### The problem
Write out every line of text in the data below word for word, but leave the pictures out.

### Extracted records
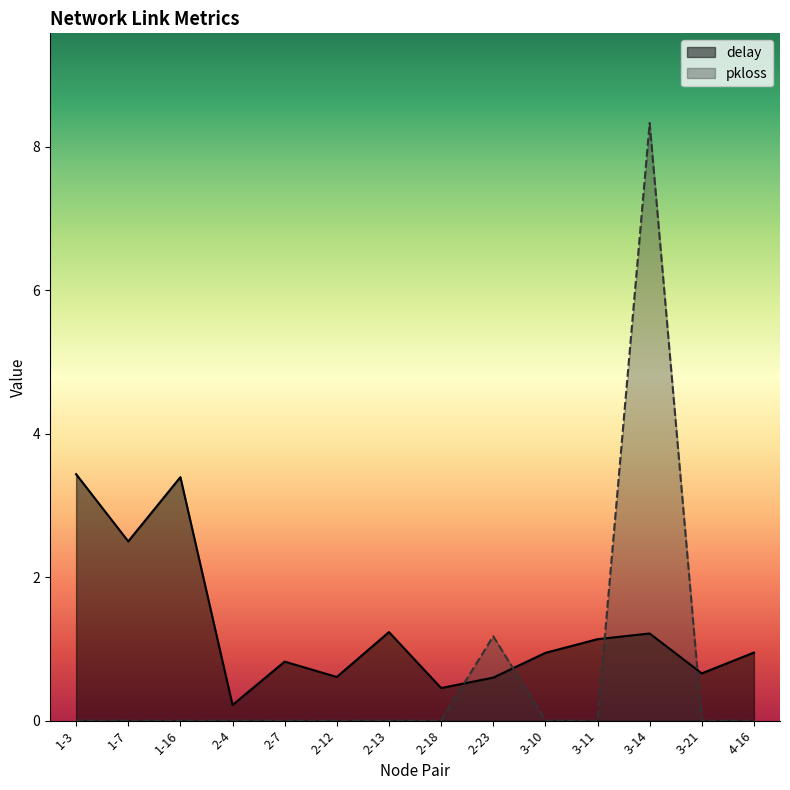

At which category is the sum across all series the highest?

3-14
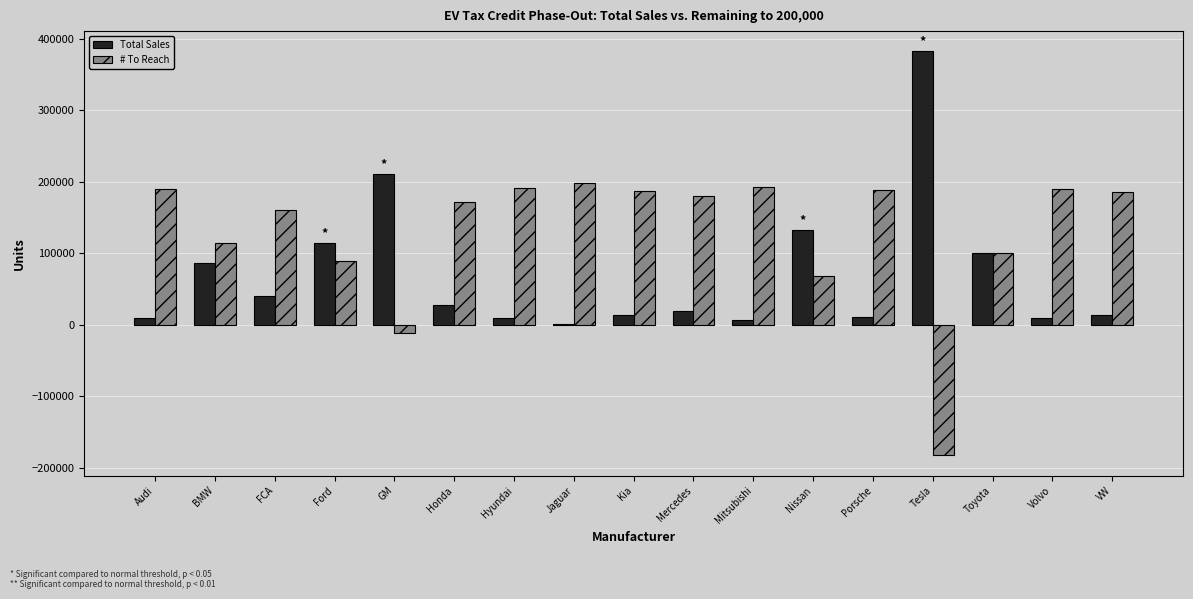

Is it true that Total Sales equals 39855 at FCA?

True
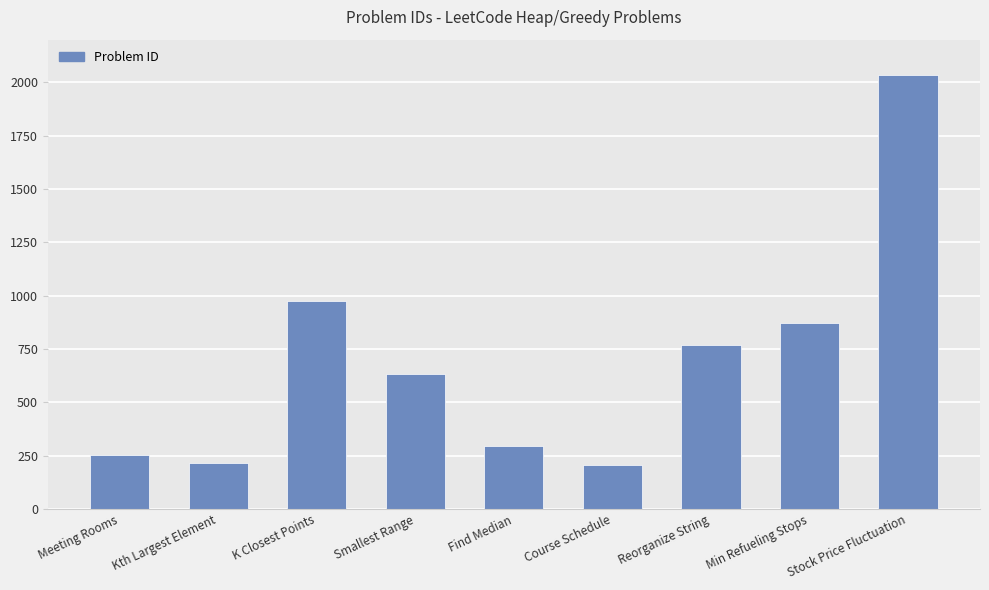

What is the difference between the maximum and minimum values?

1827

### Result of this exercise
At which category is the sum across all series the highest?

3-14

Is it true that Total Sales equals 39855 at FCA?

True

What is the difference between the maximum and minimum values?

1827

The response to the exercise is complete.